ALÉM DA MURALHA DA MORTE - Conto de Terror - Rogério SIlvério de Farias
ALÉM
DA MURALHA DA MORTE
Rogério
Silvério de Farias
“Os vivos são os
mortos de férias”.
Maurice
Maeterlinck
Formávamos um divertido quinteto.
Éramos quatro garotos de nove ou dez primaveras, mais uma menina de onze, certa
loirinha enxerida de cabelos cor de milho, presos em duas tranças. Naquele dia
longínquo de nossa infância, íamos todos alegres, cada um de nós montado numa
bicicleta, seguindo por uma estrada da cidade onde morávamos.

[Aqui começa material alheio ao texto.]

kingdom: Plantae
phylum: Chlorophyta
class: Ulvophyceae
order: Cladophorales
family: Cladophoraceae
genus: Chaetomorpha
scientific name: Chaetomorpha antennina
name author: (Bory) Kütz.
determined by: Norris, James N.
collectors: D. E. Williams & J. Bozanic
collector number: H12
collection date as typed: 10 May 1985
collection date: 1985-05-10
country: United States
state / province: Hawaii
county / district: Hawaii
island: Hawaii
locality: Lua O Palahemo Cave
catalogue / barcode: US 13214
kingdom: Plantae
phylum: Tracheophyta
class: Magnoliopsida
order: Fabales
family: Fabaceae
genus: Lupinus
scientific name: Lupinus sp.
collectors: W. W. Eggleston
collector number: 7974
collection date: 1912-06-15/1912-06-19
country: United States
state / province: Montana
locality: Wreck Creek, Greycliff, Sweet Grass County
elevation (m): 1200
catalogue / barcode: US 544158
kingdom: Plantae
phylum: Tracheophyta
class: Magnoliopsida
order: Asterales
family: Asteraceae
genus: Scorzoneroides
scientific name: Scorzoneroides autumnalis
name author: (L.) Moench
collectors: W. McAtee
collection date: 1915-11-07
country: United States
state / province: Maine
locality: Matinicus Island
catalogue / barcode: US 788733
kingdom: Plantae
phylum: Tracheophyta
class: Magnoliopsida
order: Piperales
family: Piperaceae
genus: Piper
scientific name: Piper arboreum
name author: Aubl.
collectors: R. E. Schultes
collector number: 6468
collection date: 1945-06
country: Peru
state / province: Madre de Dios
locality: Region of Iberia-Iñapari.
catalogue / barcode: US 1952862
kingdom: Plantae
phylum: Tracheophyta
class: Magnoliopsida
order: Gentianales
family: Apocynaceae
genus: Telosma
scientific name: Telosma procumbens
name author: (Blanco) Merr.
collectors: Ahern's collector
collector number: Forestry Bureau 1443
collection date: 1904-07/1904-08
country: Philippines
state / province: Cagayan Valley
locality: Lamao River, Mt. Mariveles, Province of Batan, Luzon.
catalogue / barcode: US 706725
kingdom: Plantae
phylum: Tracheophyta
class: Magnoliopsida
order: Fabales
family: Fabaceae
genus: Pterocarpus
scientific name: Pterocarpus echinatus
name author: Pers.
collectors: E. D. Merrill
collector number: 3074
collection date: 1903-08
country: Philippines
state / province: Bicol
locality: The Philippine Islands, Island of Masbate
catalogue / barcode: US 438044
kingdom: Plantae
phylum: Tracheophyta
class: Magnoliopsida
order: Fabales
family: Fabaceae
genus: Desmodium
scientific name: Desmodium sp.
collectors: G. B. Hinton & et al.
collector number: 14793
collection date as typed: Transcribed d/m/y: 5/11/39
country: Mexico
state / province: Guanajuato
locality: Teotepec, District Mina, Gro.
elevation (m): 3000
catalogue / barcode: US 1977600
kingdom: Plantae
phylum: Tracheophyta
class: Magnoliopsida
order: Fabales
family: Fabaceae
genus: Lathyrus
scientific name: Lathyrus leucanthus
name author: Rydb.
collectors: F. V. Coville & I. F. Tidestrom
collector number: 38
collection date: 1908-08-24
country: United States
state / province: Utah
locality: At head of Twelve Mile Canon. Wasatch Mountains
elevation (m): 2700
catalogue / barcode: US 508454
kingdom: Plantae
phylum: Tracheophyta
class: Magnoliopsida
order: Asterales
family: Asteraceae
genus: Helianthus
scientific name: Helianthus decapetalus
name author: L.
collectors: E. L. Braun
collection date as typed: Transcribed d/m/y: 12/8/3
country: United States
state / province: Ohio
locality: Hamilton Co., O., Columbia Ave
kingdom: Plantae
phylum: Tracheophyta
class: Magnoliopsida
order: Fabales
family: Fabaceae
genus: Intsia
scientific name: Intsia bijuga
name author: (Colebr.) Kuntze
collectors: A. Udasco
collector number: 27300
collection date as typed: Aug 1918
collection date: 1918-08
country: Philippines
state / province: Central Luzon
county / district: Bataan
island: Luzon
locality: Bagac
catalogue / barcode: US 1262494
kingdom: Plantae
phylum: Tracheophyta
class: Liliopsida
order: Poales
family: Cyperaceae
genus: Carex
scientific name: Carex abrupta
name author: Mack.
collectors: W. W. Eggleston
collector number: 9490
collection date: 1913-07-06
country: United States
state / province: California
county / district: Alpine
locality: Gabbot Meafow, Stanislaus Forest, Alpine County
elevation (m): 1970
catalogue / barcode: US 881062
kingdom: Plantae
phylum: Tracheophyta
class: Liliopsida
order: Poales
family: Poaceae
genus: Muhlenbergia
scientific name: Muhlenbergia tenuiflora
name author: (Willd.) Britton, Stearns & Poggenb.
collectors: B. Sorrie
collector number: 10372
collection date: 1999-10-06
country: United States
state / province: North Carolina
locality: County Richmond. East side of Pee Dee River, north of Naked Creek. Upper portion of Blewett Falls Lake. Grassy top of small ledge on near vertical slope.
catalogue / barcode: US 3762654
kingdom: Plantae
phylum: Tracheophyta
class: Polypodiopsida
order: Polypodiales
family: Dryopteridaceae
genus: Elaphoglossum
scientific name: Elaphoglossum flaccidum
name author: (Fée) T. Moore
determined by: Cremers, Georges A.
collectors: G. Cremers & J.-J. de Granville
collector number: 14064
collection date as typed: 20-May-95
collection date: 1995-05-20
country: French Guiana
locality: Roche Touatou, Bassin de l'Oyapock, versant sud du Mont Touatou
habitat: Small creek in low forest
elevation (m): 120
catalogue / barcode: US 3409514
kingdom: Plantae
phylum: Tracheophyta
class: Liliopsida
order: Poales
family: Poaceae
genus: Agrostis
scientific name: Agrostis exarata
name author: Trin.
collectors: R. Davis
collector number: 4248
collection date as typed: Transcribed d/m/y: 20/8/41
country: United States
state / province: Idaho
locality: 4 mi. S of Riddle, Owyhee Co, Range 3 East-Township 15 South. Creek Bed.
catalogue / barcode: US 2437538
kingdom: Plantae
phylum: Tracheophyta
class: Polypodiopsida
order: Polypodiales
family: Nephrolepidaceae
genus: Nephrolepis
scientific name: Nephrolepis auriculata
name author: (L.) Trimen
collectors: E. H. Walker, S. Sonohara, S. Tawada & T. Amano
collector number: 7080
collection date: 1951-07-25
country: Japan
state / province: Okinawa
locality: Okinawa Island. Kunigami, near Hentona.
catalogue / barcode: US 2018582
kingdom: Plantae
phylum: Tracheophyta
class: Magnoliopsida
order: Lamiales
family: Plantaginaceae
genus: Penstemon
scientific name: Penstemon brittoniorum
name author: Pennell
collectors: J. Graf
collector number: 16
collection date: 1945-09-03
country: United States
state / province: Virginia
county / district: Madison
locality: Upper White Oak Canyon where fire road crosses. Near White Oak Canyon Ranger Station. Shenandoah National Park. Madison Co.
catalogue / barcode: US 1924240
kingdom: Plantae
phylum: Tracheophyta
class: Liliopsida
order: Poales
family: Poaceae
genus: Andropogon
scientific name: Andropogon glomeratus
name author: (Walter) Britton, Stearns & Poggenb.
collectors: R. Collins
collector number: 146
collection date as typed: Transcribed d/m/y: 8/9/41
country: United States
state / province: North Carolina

Pedalávamos alegremente. Nossas
bicicletas eram, em nossa imaginação infantil, corcéis mágicos, velozes e
indóceis, nos quais galopávamos pelas planícies da mais lampeira das
liberdades. Misturávamos a imaginação com a realidade. E se um dia tivéssemos
que morrer, pensávamos, certamente morreríamos montados em nossas bicicletas,
símbolos maiores de toda a nossa liberdade menina.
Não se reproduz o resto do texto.